Monday 15 September 2014

Pride

"Haman was furious to learn that Mordecai refused to kneel down and honour him. And when he found out that Mordecai was a Jew, he knew that killing only Mordecai was not enough. Every Jew in the whole kingdom had to be killed."

Pride. Hurt feelings. Anger.

I can be like Haman. I have felt angry,  as he was - not furious, perhaps, but still angry enough for feelings to cloud my judgement, spoil my joy and affect my relationships.

Rejection does this. I'm working on it, focusing on God's love for me, dealing with the deep feelings that modern day slights, petty offences or downright rudeness and rejection awake in me.

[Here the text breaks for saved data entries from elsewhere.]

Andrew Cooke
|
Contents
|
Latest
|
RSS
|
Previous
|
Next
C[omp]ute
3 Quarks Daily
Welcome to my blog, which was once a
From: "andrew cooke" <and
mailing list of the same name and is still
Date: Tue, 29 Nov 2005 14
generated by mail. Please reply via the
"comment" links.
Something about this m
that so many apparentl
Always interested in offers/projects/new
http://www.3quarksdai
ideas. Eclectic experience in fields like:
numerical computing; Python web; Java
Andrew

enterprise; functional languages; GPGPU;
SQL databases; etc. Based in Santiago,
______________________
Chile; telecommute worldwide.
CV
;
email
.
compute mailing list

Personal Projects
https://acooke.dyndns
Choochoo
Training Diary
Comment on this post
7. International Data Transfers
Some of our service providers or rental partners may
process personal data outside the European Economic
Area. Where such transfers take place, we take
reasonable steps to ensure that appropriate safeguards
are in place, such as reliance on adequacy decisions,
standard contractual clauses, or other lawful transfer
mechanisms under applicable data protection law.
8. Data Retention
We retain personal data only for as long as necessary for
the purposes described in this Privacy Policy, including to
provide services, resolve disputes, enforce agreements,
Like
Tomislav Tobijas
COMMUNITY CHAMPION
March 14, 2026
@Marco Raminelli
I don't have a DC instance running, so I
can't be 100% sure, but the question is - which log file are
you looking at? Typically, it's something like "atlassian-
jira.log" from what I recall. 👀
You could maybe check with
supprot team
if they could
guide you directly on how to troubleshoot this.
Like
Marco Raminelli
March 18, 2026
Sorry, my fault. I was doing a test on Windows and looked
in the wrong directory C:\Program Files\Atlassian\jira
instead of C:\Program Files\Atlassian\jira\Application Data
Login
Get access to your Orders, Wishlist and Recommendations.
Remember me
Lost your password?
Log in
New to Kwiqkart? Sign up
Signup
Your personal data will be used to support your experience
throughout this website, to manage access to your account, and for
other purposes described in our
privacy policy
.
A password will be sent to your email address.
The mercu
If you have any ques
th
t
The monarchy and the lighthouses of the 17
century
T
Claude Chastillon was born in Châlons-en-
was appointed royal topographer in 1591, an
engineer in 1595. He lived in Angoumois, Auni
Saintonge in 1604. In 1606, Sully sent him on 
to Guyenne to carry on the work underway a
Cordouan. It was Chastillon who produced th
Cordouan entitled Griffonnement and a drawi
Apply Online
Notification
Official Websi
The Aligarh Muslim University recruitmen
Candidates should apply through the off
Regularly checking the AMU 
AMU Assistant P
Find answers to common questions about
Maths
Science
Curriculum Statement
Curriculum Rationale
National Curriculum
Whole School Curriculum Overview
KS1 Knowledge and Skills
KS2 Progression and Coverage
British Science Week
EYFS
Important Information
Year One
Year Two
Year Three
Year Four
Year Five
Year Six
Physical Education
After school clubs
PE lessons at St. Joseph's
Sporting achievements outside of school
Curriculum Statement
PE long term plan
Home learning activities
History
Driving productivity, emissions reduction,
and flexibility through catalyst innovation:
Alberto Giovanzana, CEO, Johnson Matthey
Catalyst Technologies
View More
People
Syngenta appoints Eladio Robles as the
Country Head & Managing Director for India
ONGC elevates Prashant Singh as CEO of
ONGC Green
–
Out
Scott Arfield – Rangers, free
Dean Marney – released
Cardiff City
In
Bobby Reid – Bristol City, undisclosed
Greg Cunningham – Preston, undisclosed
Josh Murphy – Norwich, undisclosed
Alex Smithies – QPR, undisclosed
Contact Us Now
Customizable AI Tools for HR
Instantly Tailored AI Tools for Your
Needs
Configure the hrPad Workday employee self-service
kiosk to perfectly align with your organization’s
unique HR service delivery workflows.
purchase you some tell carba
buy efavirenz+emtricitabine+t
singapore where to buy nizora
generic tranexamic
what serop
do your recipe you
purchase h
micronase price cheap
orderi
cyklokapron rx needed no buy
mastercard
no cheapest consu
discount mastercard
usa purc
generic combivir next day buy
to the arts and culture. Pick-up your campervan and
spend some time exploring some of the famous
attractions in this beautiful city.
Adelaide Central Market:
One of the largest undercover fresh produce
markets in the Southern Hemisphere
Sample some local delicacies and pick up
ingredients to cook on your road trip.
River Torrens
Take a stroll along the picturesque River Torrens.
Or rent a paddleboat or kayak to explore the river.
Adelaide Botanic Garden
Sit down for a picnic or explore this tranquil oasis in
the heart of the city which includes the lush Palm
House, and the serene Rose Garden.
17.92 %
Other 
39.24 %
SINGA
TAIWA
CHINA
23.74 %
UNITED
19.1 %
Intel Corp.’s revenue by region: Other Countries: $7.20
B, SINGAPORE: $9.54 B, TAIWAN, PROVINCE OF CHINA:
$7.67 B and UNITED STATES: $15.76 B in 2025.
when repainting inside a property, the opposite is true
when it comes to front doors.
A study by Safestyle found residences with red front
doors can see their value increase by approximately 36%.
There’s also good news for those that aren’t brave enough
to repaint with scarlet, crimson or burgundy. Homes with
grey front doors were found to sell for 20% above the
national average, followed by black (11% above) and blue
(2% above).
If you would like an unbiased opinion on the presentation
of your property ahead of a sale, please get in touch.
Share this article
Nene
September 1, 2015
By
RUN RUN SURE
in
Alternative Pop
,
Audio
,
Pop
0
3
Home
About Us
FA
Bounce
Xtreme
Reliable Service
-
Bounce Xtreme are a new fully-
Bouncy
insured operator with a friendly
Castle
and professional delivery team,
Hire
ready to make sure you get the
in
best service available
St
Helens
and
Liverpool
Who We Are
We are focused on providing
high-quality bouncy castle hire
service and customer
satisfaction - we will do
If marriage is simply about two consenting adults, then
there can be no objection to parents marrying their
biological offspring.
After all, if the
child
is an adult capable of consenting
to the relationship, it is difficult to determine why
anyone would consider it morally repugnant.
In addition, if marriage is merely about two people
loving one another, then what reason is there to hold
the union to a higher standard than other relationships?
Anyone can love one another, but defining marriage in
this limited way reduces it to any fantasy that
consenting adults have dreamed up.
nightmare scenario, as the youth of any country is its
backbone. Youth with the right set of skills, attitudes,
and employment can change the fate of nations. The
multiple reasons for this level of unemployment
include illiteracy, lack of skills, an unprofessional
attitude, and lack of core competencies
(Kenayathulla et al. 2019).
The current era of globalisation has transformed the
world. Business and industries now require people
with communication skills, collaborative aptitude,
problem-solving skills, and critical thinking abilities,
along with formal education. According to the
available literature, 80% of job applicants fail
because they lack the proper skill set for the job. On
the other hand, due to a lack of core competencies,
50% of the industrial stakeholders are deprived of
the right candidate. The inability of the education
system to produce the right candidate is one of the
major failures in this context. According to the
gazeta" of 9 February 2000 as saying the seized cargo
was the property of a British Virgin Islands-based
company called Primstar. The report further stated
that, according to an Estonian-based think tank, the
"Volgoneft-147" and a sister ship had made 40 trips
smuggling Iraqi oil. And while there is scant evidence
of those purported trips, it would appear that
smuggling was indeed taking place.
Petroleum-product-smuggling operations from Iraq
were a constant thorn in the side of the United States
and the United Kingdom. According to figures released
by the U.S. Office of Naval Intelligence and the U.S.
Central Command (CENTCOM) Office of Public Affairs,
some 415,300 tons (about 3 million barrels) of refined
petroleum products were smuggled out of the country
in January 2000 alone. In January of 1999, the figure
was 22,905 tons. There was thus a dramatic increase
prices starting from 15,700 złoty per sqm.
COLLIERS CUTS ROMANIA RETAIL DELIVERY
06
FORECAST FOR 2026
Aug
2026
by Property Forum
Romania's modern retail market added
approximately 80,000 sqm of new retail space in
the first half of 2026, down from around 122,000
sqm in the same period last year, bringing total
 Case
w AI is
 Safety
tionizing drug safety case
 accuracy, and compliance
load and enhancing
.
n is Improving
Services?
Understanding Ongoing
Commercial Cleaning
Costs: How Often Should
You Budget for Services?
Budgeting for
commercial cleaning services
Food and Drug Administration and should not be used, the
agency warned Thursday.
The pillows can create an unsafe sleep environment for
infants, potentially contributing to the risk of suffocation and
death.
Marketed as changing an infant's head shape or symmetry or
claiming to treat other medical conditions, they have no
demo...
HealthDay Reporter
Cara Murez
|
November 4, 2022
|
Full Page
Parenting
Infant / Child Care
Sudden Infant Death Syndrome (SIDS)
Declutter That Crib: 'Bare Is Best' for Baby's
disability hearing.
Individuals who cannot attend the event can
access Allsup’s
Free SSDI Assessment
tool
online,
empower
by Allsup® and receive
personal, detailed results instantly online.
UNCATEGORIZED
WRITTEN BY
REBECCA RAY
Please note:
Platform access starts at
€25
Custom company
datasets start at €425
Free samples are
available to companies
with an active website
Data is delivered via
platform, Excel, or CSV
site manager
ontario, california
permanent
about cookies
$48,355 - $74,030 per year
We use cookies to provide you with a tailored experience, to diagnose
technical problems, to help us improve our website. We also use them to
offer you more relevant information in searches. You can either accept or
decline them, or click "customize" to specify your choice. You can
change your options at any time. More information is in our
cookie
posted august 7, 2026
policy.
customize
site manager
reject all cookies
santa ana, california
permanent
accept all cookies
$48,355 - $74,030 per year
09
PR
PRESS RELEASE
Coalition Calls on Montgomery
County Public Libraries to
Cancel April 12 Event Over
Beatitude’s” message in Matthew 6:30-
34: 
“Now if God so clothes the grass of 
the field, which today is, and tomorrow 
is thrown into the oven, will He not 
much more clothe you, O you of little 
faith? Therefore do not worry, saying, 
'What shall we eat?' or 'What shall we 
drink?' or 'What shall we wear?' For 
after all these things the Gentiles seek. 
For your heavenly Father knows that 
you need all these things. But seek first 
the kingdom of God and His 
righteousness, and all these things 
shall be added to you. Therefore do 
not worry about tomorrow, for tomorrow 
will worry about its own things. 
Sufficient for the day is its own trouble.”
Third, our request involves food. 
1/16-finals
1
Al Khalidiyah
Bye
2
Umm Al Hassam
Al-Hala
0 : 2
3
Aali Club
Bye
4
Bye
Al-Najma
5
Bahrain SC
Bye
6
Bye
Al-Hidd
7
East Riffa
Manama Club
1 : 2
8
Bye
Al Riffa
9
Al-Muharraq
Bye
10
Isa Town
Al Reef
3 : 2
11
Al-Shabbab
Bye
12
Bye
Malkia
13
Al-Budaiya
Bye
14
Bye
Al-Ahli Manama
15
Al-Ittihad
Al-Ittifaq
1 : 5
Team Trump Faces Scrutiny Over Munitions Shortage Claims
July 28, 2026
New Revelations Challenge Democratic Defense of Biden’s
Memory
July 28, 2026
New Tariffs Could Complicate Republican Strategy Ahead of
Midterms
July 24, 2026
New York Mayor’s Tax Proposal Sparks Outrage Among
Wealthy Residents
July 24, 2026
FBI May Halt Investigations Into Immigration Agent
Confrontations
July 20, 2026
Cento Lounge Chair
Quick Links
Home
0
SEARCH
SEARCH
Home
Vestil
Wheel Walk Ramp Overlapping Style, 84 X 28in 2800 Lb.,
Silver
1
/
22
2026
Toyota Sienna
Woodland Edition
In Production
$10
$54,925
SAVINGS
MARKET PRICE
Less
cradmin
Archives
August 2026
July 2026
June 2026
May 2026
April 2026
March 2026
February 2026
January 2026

But I have been like Haman. I have let hurt pride poison relationships with other people who are connected to the perpetrator. I have let hurt pride cause me to react with inappropriate anger. I have let hurt pride cause me to dwell on the sin and ugliness in those who have offended me instead of covering them with the oil of forgiveness.

I know the truth of "Too much pride will destroy you." (Proverbs 16:18, CEV)

Scary. But I am NOT like Haman. I have confessed my sin to Jesus. I have opened myself up to the work of the Holy Spirit in my heart. And I am learning to nestle close to the Father heart of God, to know that, whatever happens, I am loved.